== TASK INSTRUCTIONS ==
Output every line of the records below as a numbered list, skipping blank lines. Leave the pictures out of the list.

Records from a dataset

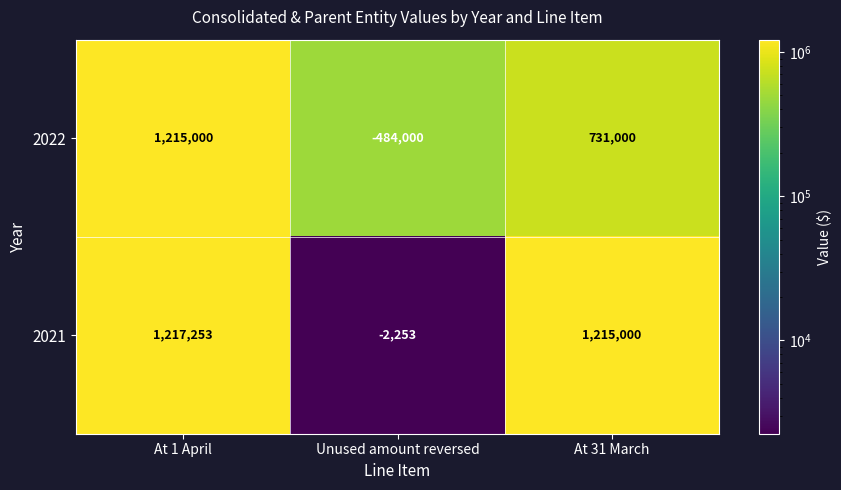

At how many categories does at least one series exceed 896873?

2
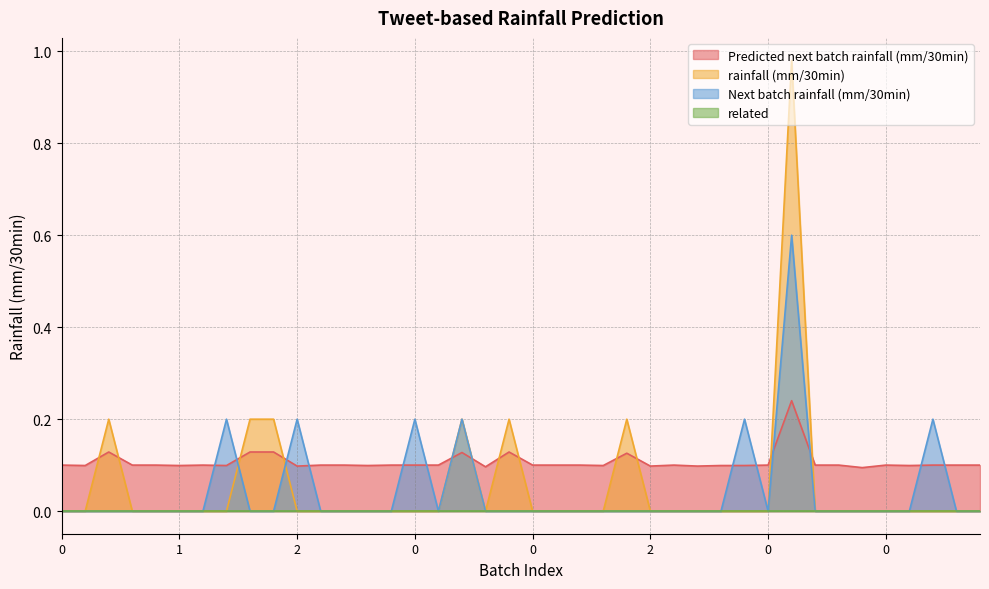

Which series has the largest range (max minus min)?

rainfall (mm/30min)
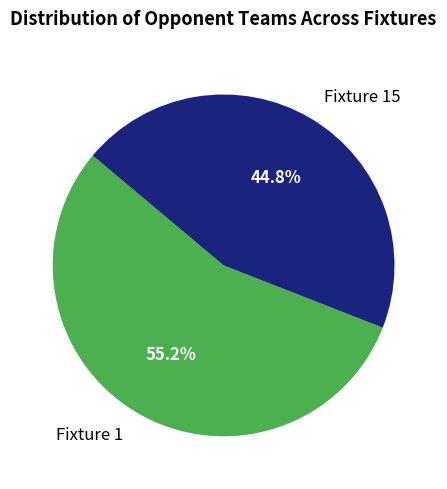

How many segments does this pie chart have?

2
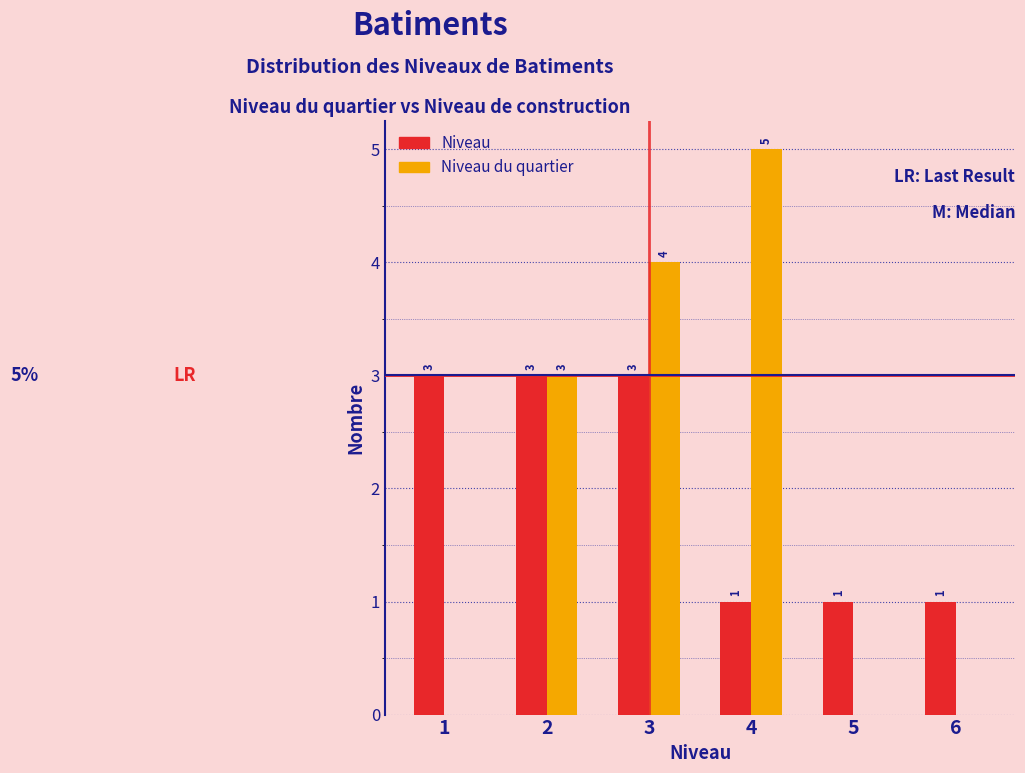

Reading left to right, transcribe all the data shown in this chart.

Niveau: 1=3	2=3	3=3	4=1	5=1	6=1
Niveau du quartier: 1=0	2=3	3=4	4=5	5=0	6=0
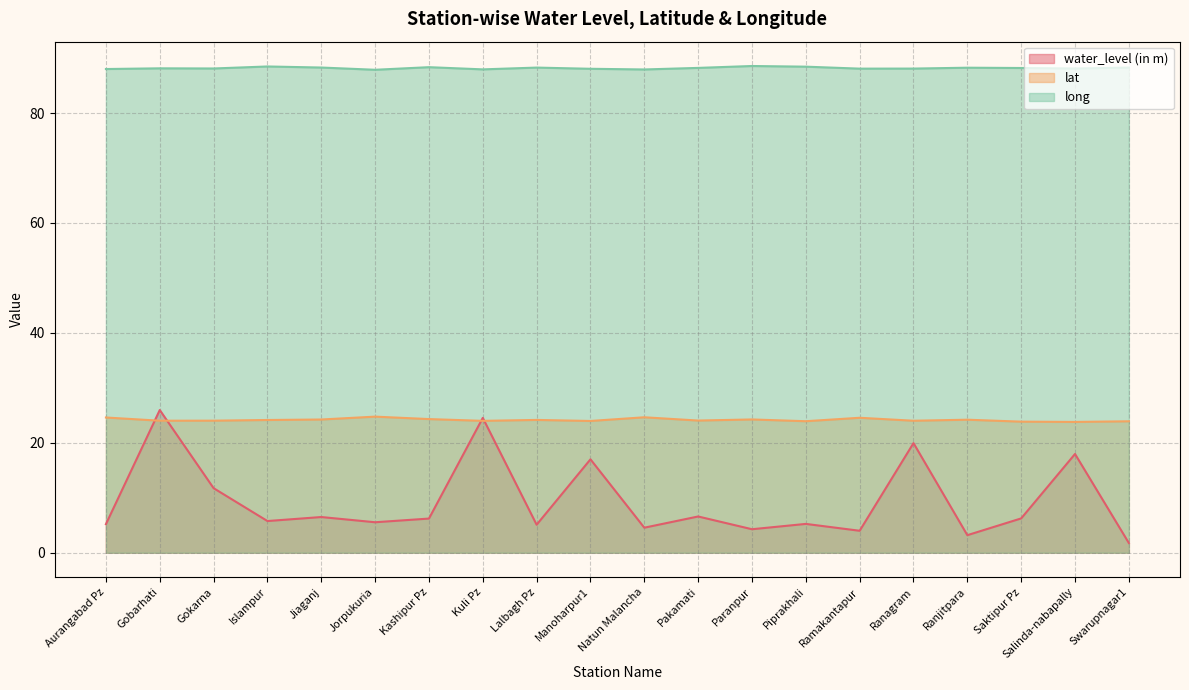

How many lines are shown in the chart?

3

== TASK ANSWER ==
1. At how many categories does at least one series exceed 896873?
2. 2
3. Which series has the largest range (max minus min)?
4. rainfall (mm/30min)
5. How many segments does this pie chart have?
6. 2
7. Reading left to right, transcribe all the data shown in this chart.
8. Niveau: 1=3	2=3	3=3	4=1	5=1	6=1
9. Niveau du quartier: 1=0	2=3	3=4	4=5	5=0	6=0
10. How many lines are shown in the chart?
11. 3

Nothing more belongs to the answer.